What We Talk About When We Talk About Love by Raymond Carver


Summary from Goodreads:

This powerful collection of stories, set in the mid-West among the lonely men and women who drink, fish and play cards to ease the passing of time, was the first by Raymond Carver to be published in the UK. With its spare, colloquial narration and razor-sharp sense of how people really communicate, the collection was to become one of the most influential literary works of the 1980s.


What We Talk About When We Talk About Love contains 17 short stories. They feature common people and depict everyday struggles and issues pertaining to relationships be it with friends, husbands, wives, parents, sons, and daughters. 


To be honest, during the first few stories, I found myself baffled. They end so abruptly and very loosely. No concrete resolutions, no definite conclusions, no closure. At some point, I started yelling: "The End!" after each story, just to signal my child-brain that this is well, the end. I found it quite challenging too, when it somes to understanding what point Raymond Carver is getting at in some of the stories. But as I progress, I began to settle into Carver's writing style. It only takes some getting used to. And sure, I am most likely to not remember what each of the 17 stories are about. But what will stay with me is the mood. The loneliness, the despair, that bubbling anger, the guilt, the regret, the world weariness. I like that the stories feel raw and real. The writing is pretty simple too. It just tells everything like it is. Plain old folks with plain old issues but somehow there is a certain intensity to each of the stories.  

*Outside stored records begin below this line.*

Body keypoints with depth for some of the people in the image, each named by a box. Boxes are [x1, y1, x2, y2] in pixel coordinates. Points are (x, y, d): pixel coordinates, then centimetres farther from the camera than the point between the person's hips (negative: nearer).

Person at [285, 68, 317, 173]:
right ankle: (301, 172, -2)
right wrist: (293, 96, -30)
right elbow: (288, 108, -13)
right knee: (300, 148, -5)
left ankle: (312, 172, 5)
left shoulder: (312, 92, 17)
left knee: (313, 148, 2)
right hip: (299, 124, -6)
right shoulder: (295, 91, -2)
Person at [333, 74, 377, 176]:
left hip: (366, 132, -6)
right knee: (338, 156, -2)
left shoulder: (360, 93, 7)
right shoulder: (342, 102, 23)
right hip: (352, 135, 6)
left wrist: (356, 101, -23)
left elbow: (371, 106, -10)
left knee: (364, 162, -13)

Notable to me, among the 17 stories, are the following :


1. What We Talk About When We Talk About Love - This proved to be my favorite. It's a story about 2 couples, sitting around, drinking, and talking at great length, about love. They try to define it, and make sense of it. Carnal love, sentimental love, spiritual love. They speak of heartbreaks and the wish to avoid it. About whether abusive relationships can be called love.  About falling in love and then falling out of love. Of love turning to become only memories. It was a beautiful piece of discourse that showed a lot of heart and vulnerability and bitterness and all those other things that come up whenever we talk about love. 

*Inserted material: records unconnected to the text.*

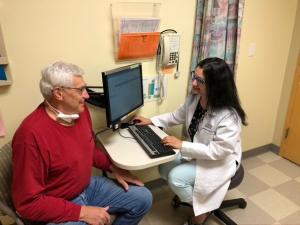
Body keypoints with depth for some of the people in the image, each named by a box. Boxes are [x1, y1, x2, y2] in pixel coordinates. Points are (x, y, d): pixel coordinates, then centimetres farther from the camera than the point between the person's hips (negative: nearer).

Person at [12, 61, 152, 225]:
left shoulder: (80, 111, -5)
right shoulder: (32, 134, -27)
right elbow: (28, 203, -22)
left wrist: (113, 167, 1)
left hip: (89, 186, 7)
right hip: (56, 208, -6)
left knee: (143, 199, 6)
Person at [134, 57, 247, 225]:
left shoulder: (229, 116, -33)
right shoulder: (194, 98, -10)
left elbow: (217, 151, -31)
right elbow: (178, 116, 7)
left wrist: (182, 145, -31)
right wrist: (152, 121, 0)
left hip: (220, 161, -7)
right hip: (197, 152, 8)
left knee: (176, 177, -19)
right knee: (165, 168, -2)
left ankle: (203, 209, 11)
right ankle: (195, 196, 20)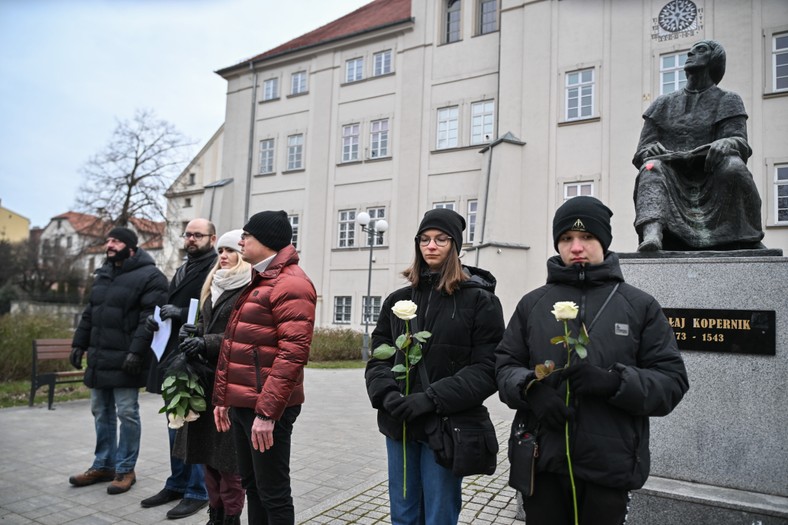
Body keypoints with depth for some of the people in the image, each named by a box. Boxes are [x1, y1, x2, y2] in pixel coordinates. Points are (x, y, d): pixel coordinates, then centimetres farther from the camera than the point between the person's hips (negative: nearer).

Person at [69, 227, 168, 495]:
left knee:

2. The Bath - This speaks of a couple's ordeal when their son got hit by a car on the day of his birthday and ended up comatose. I don't have children but I felt like all the wind went out of me when I read this because I immediately thought of my sister and my nephew. I just felt limp. 


3. Everything Stuck to Him - A daughter asks her father to tell her a story of when she was a child. And the dad proceeds to tell one of when they were just a very young couple with the daughter only a new born baby, and at the time when they were just starting to get their life together, as a family. Well, I always like newlywed/newbie parents stories, especially the ones where they don't have much and yet they seem to be quite happy and satisfied. This also just seems less bleak than most of the 17. I like how it emphasized that in relationships, it's all about the choices that we make. 

4. Tell the Women We're Going - Here we have two best friends who go way back. Jerry and Bill. They shared everything when they were young. The two men grew up, with Jerry getting married first. He now has two kids and another one coming. Soon after, Bill ties the knot too. One time, these couples got together in Jerry's house for a day of relaxation. The wives were there and the kids were there. Jerry soon got restless and invited Bill for a drive where they encountered two women on a bicycle to which Jerry insisted on talking with. They soon ended up trailing the women. This one will stay with me for probably the wrong reason because I am not exactly sure of what the story is getting at in the first place. But I had to do a double take on the ending. It's like a page right out of an Alfred Hitchcock film. My thoughts suddenly went to the wives and the children, probably chilling out in Jerry's place, unaware of what had just happened. Crazy stuff this one.

Despite not taking to this book from the get go, and despite feeling daft many times over, I'll still say it was a good experience reading Raymond Carver. I cannot deny the power of his stories. There is a certain weightiness, even in their simplicity.